TURN HANDWRITING INTO PRINT

This function can be convenient for students or those who like to take handwritten notes. Just take a photo of the text, and Google Lens can copy the text and allow you to paste it in your computer that is using the same Google Chrome login.

If I could, I would enable Google Lens to automatically copy and paste drawings from paper to computer.

 

 

 

LIVE TRANSLATIONS

I rank this as my second-favourite feature of Google Lens. Choose the language you want to translate to and point the camera towards the words. The app will automatically translate the words for you on the spot, as seen below with “Bangunan KSK”.

Again, this will come in very handy when travelling. None of the foreign shop and road names will be a problem for you again.

SHOP INSTANTLY WITH GOOGLE LENS

Google Lens has a shopping tab that shows you where you can buy certain items by pointing the camera at the product.

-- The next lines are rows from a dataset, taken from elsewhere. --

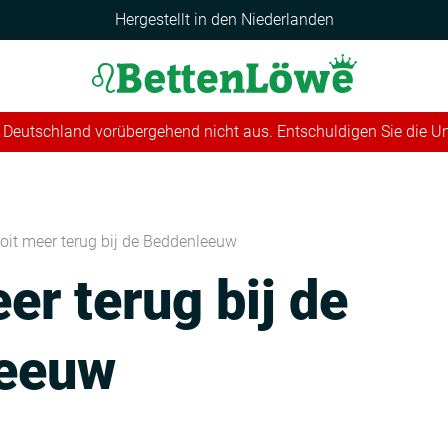
Hergestellt in den Niederlanden
 in Deutschland vorübergehend nicht aus. Entschuldigen Sie die 
oit meer terug bij de Beddenleeuw
er terug bij de
eeuw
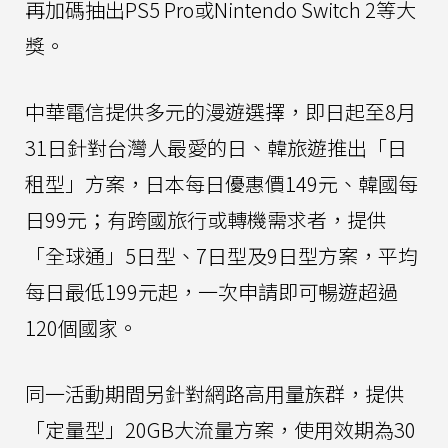
再加碼抽出PS5 Pro或Nintendo Switch 2等大
獎。
中華電信提供多元的漫遊選擇，即日起至8月
31日針對台灣人最愛的日、韓旅遊推出「日
租型」方案，日本每日優惠價149元、韓國每
日99元；有跨國旅行或轉機需求者，提供
「全球通」5日型、7日型及9日型方案，平均
每日最低199元起，一次申請即可暢遊超過
120個國家。
同一活動期間另針對網路高用量族群，提供
「定量型」20GB大流量方案，使用效期為30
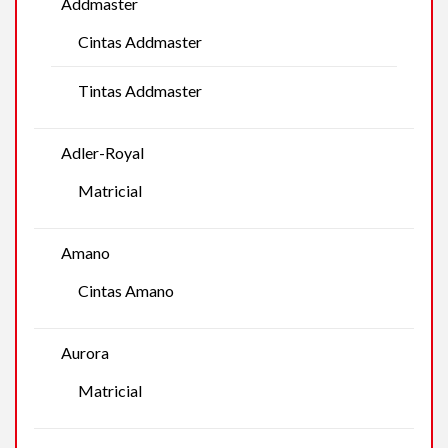
Addmaster
Cintas Addmaster
Tintas Addmaster
Adler-Royal
Matricial
Amano
Cintas Amano
Aurora
Matricial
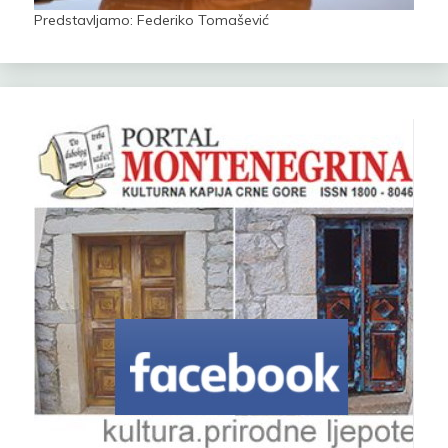
Predstavljamo: Federiko Tomašević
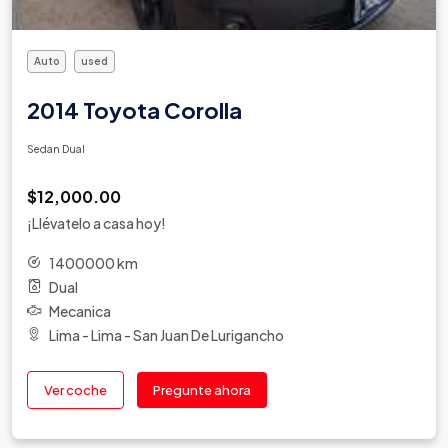
Auto
used
2014 Toyota Corolla
Sedan Dual
$12,000.00
¡Llévatelo a casa hoy!
1400000 km
Dual
Mecanica
Lima - Lima - San Juan De Lurigancho
Ver coche
Pregunte ahora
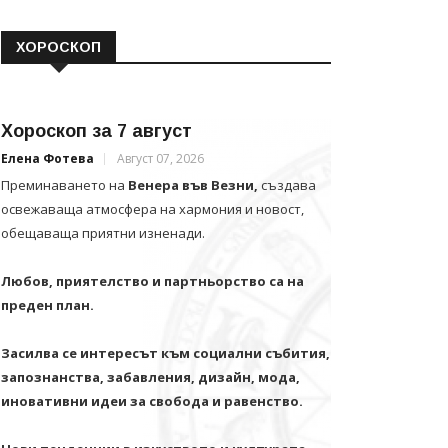
ХОРОСКОП
Хороскоп за 7 август
Елена Фотева
Август 07, 2026
Преминаването на
Венера във Везни,
създава
освежаваща атмосфера на хармония и новост,
обещаваща приятни изненади.
Любов, приятелство и партньорство са на
преден план.
Засилва се интересът към социални събития,
запознанства, забавления, дизайн, мода,
иновативни идеи за свобода и равенство.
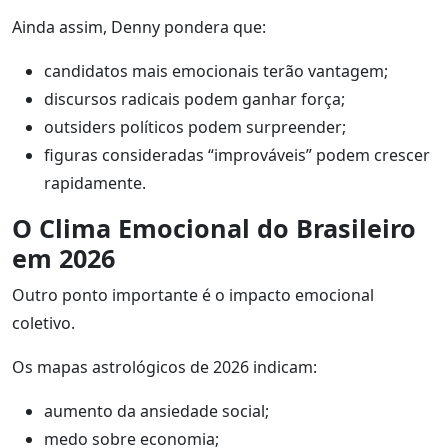
Ainda assim, Denny pondera que:
candidatos mais emocionais terão vantagem;
discursos radicais podem ganhar força;
outsiders políticos podem surpreender;
figuras consideradas “improváveis” podem crescer
rapidamente.
O Clima Emocional do Brasileiro
em 2026
Outro ponto importante é o impacto emocional
coletivo.
Os mapas astrológicos de 2026 indicam:
aumento da ansiedade social;
medo sobre economia;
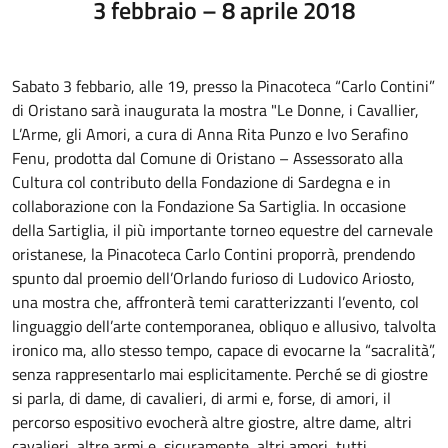
3 febbraio – 8 aprile 2018
Sabato 3 febbario, alle 19, presso la Pinacoteca “Carlo Contini”
di Oristano sarà inaugurata la mostra "Le Donne, i Cavallier,
L’Arme, gli Amori, a cura di Anna Rita Punzo e Ivo Serafino
Fenu, prodotta dal Comune di Oristano – Assessorato alla
Cultura col contributo della Fondazione di Sardegna e in
collaborazione con la Fondazione Sa Sartiglia. In occasione
della Sartiglia, il più importante torneo equestre del carnevale
oristanese, la Pinacoteca Carlo Contini proporrà, prendendo
spunto dal proemio dell’Orlando furioso di Ludovico Ariosto,
una mostra che, affronterà temi caratterizzanti l’evento, col
linguaggio dell’arte contemporanea, obliquo e allusivo, talvolta
ironico ma, allo stesso tempo, capace di evocarne la “sacralità”,
senza rappresentarlo mai esplicitamente. Perché se di giostre
si parla, di dame, di cavalieri, di armi e, forse, di amori, il
percorso espositivo evocherà altre giostre, altre dame, altri
cavalieri, altre armi e, sicuramente, altri amori, tutti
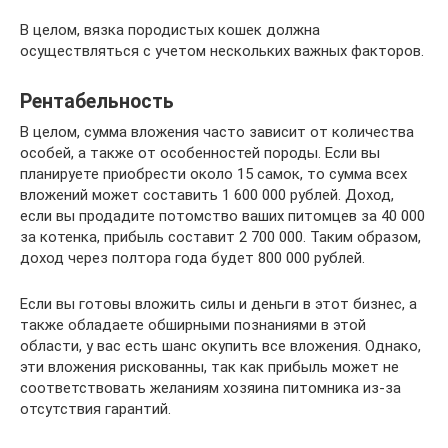
В целом, вязка породистых кошек должна
осуществляться с учетом нескольких важных факторов.
Рентабельность
В целом, сумма вложения часто зависит от количества
особей, а также от особенностей породы. Если вы
планируете приобрести около 15 самок, то сумма всех
вложений может составить 1 600 000 рублей. Доход,
если вы продадите потомство ваших питомцев за 40 000
за котенка, прибыль составит 2 700 000. Таким образом,
доход через полтора года будет 800 000 рублей.
Если вы готовы вложить силы и деньги в этот бизнес, а
также обладаете обширными познаниями в этой
области, у вас есть шанс окупить все вложения. Однако,
эти вложения рискованны, так как прибыль может не
соответствовать желаниям хозяина питомника из-за
отсутствия гарантий.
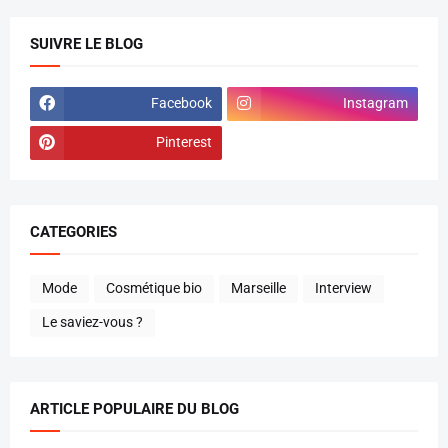
SUIVRE LE BLOG
Facebook
Instagram
Pinterest
CATEGORIES
Mode
Cosmétique bio
Marseille
Interview
Le saviez-vous ?
ARTICLE POPULAIRE DU BLOG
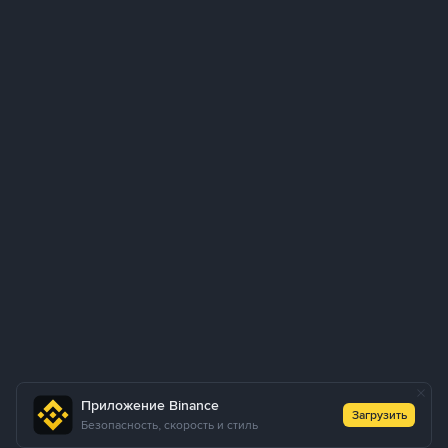
Приложение Binance
Загрузить
Безопасность, скорость и стиль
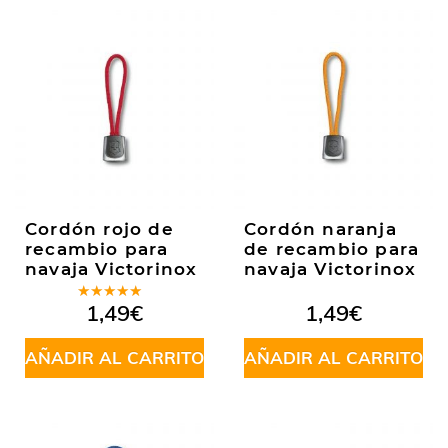
Cordón rojo de
Cordón naranja
recambio para
de recambio para
navaja Victorinox
navaja Victorinox
Valorado
1,49
€
1,49
€
en
5.00
de
5
AÑADIR AL CARRITO
AÑADIR AL CARRITO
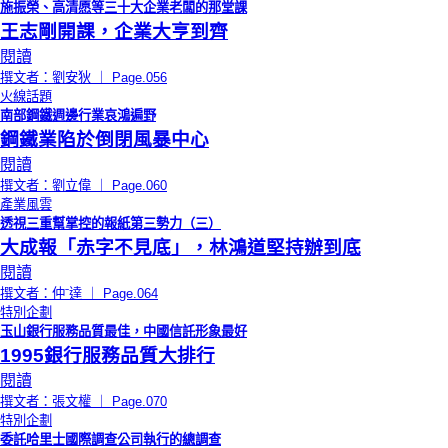
施振榮、高清愿等三十大企業老闆的那堂課
王志剛開課，企業大亨到齊
閱讀
撰文者：劉安狄 ｜ Page.056
火線話題
南部鋼鐵週邊行業哀鴻遍野
鋼鐵業陷於倒閉風暴中心
閱讀
撰文者：劉立偉 ｜ Page.060
產業風雲
透視三重幫掌控的報紙第三勢力（三）
大成報「赤字不見底」，林鴻道堅持辦到底
閱讀
撰文者：仲ˉ達 ｜ Page.064
特別企劃
玉山銀行服務品質最佳，中國信託形象最好
1995銀行服務品質大排行
閱讀
撰文者：張文權 ｜ Page.070
特別企劃
委託哈里士國際調查公司執行的總調查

I was initially most excited by this feature. When you see a character in a movie wearing a dress you like, you can point Google Lens at it and purchase the dress on the spot. Or you can point the app at a person in the mall wearing a shirt you like.

Unfortunately, the app did not live up to its promise. As seen in the photo on the left, I took a photo of Marty from the classic movie Back to the Future wearing his amazing retro jacket. What did Google Lens tell me? It showed me where I could buy the computer monitor. Then I pointed it at a T-shirt that my friend was wearing — and I happen to know which online store he bought it from — but Google Lens gave me irrelevant suggestions.

I tried this function on a couple of other products and got unsatisfactory results. If Google improved its image recognition technology and search engine accuracy on this end, the advertising potential would be endless, as content producers and brands could collaborate to sell products in creative ways.

All in all, Google Lens holds a lot of promise. It just needs to improve its search accuracy, at least in the Malaysian context. Otherwise, the convenience it offers is unprecedented.

The possibilities could be stretched further if it were to be integrated with smart glasses. You would then be able to identify buildings, words and objects in real time just by glancing at them. You could read a book in a foreign language if Google Translate performs its function well. 

Maybe it is just the business writer in me, but I am already excited about all the business models and ideas that could emerge from having a tool like this, whether it is for e-commerce, news websites or travelling. Of course, unfortunately, it might come at the cost of the tech giant’s controlling yet another part of our lives.